# Raw data
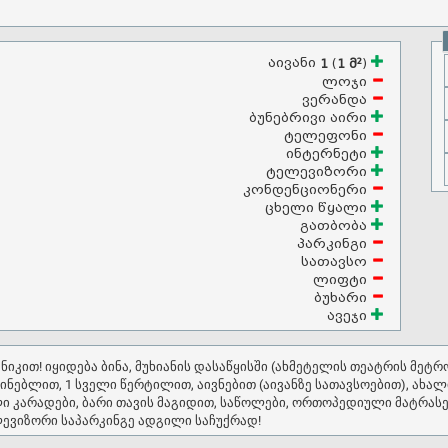
აივანი
(
)
1
1 მ²
ლოჯი
ვერანდა
ბუნებრივი აირი
ტელეფონი
ინტერნეტი
ტელევიზორი
კონდენციონერი
ცხელი წყალი
გათბობა
პარკინგი
სათავსო
ლიფტი
ბუხარი
ავეჯი
საძინებლით, 1 სველი წერტილით, აივნებით (აივანზე სათავსოებით), ა
ლი კარადები, ბარი თავის მაგიდით, საწოლები, ორთოპედიული მატრასებ
ტექნიკა: მაცივარი, სარეცხის მანქანა, გაზქურა, ტელევიზორი საპარკინგე ადგილი საჩუქრად!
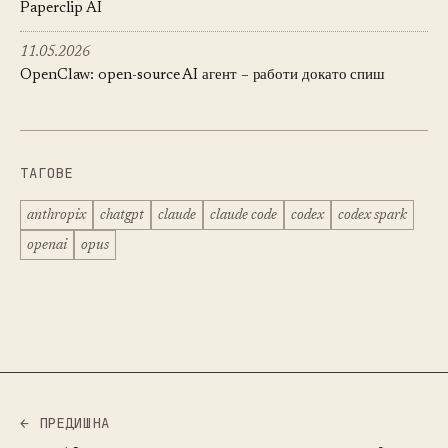
Paperclip AI
11.05.2026
OpenClaw: open-source AI агент – работи докато спиш
ТАГОВЕ
anthropix
chatgpt
claude
claude code
codex
codex spark
openai
opus
← ПРЕДИШНА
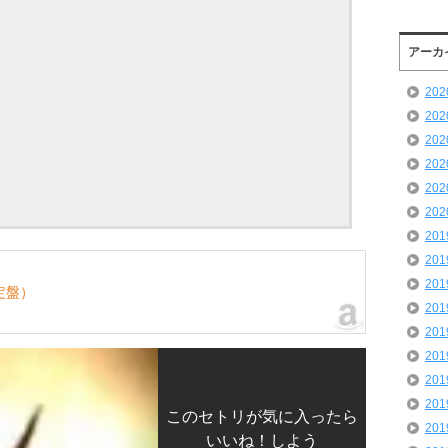
アーカ
20
20
20
20
20
20
20
20
20
限定盤）
20
20
20
20
20
このセトリが気に入ったら
20
いいね！しよう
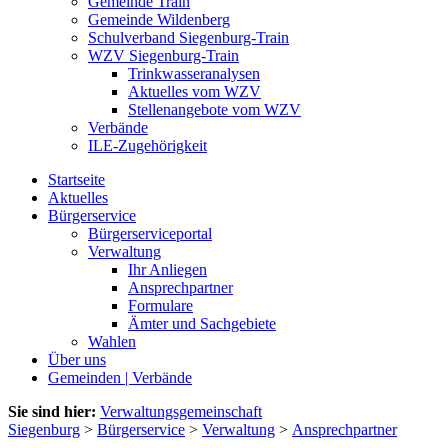
Gemeinde Train
Gemeinde Wildenberg
Schulverband Siegenburg-Train
WZV Siegenburg-Train
Trinkwasseranalysen
Aktuelles vom WZV
Stellenangebote vom WZV
Verbände
ILE-Zugehörigkeit
Startseite
Aktuelles
Bürgerservice
Bürgerserviceportal
Verwaltung
Ihr Anliegen
Ansprechpartner
Formulare
Ämter und Sachgebiete
Wahlen
Über uns
Gemeinden | Verbände
Sie sind hier:
Verwaltungsgemeinschaft
Siegenburg
>
Bürgerservice
>
Verwaltung
>
Ansprechpartner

# Your task
Copy out all the text read from the material above, line for line and unchanged, leaving out the picture markers.

# Answer below
აივანი
(
)
1
1 მ²
ლოჯი
ვერანდა
ბუნებრივი აირი
ტელეფონი
ინტერნეტი
ტელევიზორი
კონდენციონერი
ცხელი წყალი
გათბობა
პარკინგი
სათავსო
ლიფტი
ბუხარი
ავეჯი
საძინებლით, 1 სველი წერტილით, აივნებით (აივანზე სათავსოებით), ა
ლი კარადები, ბარი თავის მაგიდით, საწოლები, ორთოპედიული მატრასებ
ტექნიკა: მაცივარი, სარეცხის მანქანა, გაზქურა, ტელევიზორი საპარკინგე ადგილი საჩუქრად!
Paperclip AI
11.05.2026
OpenClaw: open-source AI агент – работи докато спиш
ТАГОВЕ
anthropix
chatgpt
claude
claude code
codex
codex spark
openai
opus
← ПРЕДИШНА
アーカ
20
20
20
20
20
20
20
20
20
限定盤）
20
20
20
20
20
このセトリが気に入ったら
20
いいね！しよう
Gemeinde Train
Gemeinde Wildenberg
Schulverband Siegenburg-Train
WZV Siegenburg-Train
Trinkwasseranalysen
Aktuelles vom WZV
Stellenangebote vom WZV
Verbände
ILE-Zugehörigkeit
Startseite
Aktuelles
Bürgerservice
Bürgerserviceportal
Verwaltung
Ihr Anliegen
Ansprechpartner
Formulare
Ämter und Sachgebiete
Wahlen
Über uns
Gemeinden | Verbände
Sie sind hier:
Verwaltungsgemeinschaft
Siegenburg
>
Bürgerservice
>
Verwaltung
>
Ansprechpartner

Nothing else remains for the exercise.